Document »
-=-=-
NHL.com's 2007-08 Oilers Season Preview Package:
Intro | Goalies | Defense | Forwards | Feature | Numbers | Sked | Roster

Time was spent. Countless hours, game-planning to get the Edmonton Oilers back on track after a forgettable 2-17-1 finish to the 2006-07 season.

Plan A for General Manager Kevin Lowe included about $20 million ownership had promised for free agency, trades, what have you. Lowe chose the high road, speaking optimistically about what was ahead for the Oilers leading up to the opening of free agency on July 1.

"I would think we could have as many as six to eight new faces on the team next year. We're prepared to do that," Lowe said candidly. "Seriously we need to look at practically every position."

It was an extremely eventful off-season for Edmonton Oilers General Manager Kevin Lowe.
-=-=-
Provided information »
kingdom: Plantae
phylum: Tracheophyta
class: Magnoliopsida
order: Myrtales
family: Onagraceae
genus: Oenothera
-=-=-
Brief »
Write the next part of the Oilers season preview, picking up after its last sentence. The items are separate material and have no connection to the Oilers season preview.

Answer »
With a plan in mind to improve on Edmonton’s NHL-worst 195 goal output, Plan A for Lowe and the Oilers began when he called Nashville’s leading scorer Paul Kariya and got the impression that Kariya wanted to play in Canada -- and why not Edmonton, he thought? But Kariya chose St. Louis instead.

Atlanta forward Slava Kozlov and New York Rangers center Michael Nylander were next on the Oilers’ wish list. Kozlov was second on the Thrashers scoring list, but he decided early on that he would rather stay in Atlanta.

That’s when Lowe put all his hopes on signing Nylander, who had gained some notoriety the last couple seasons setting up Jaromir Jagr on a consistent basis. Lowe finished the first day of free agency thinking he had a good faith deal with Nylander -- all that was missing was a fax confirming the deal. But Nylander’s agent finally got back to the Oilers a day later, apologized and said his client signed with Washington instead.

Any one of those three would have put a smile on Lowe’s face. But by the time the Oilers’ GM finally heard the bad news about Nylander, important hours of shopping had past and most of the top unrestricted free agents had signed.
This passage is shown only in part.